练习要求 – 将下面全部数据逐行原样抄写出来，答案中不要包含图片。

____________________

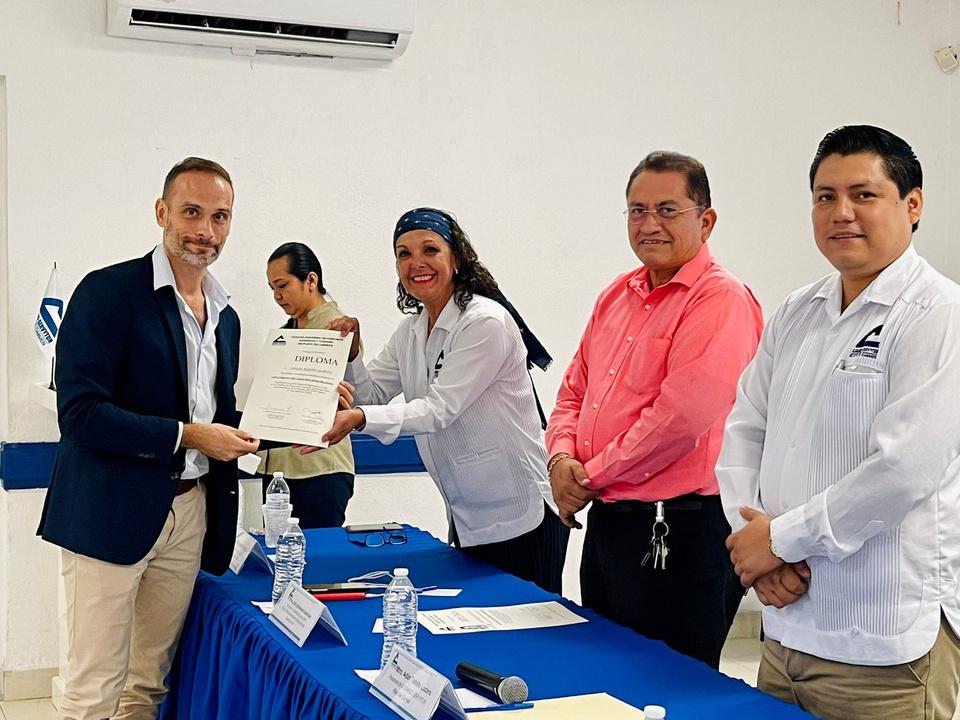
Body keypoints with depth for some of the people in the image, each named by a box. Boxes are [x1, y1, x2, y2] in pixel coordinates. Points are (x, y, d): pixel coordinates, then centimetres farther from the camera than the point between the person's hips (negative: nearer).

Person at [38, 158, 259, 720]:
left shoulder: (225, 316, 13)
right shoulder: (110, 291, -10)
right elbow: (79, 414, -17)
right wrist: (186, 435, -18)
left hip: (189, 516, 7)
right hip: (112, 512, -6)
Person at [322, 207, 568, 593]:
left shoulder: (486, 322, -18)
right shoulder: (411, 330, 8)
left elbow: (440, 409, -25)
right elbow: (371, 394, 9)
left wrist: (360, 418, -36)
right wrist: (351, 353, -10)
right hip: (466, 517, 8)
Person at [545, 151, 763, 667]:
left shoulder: (720, 300, -14)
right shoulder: (617, 296, 13)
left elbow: (682, 415, -23)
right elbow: (574, 390, 19)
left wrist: (592, 476, -13)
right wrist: (561, 456, -1)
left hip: (680, 529, -8)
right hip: (606, 521, 9)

____________________

练习结果 –
Body keypoints with depth for some of the people in the image, each named by a box. Boxes are [x1, y1, x2, y2] in pixel coordinates. Points are (x, y, d): pixel coordinates, then centimetres farther from the camera than the point between the person's hips (negative: nearer).

Person at [38, 158, 259, 720]:
left shoulder: (225, 316, 13)
right shoulder: (110, 291, -10)
right elbow: (79, 414, -17)
right wrist: (186, 435, -18)
left hip: (189, 516, 7)
right hip: (112, 512, -6)
Person at [322, 207, 568, 593]:
left shoulder: (486, 322, -18)
right shoulder: (411, 330, 8)
left elbow: (440, 409, -25)
right elbow: (371, 394, 9)
left wrist: (360, 418, -36)
right wrist: (351, 353, -10)
right hip: (466, 517, 8)
Person at [545, 151, 763, 667]:
left shoulder: (720, 300, -14)
right shoulder: (617, 296, 13)
left elbow: (682, 415, -23)
right elbow: (574, 390, 19)
left wrist: (592, 476, -13)
right wrist: (561, 456, -1)
left hip: (680, 529, -8)
right hip: (606, 521, 9)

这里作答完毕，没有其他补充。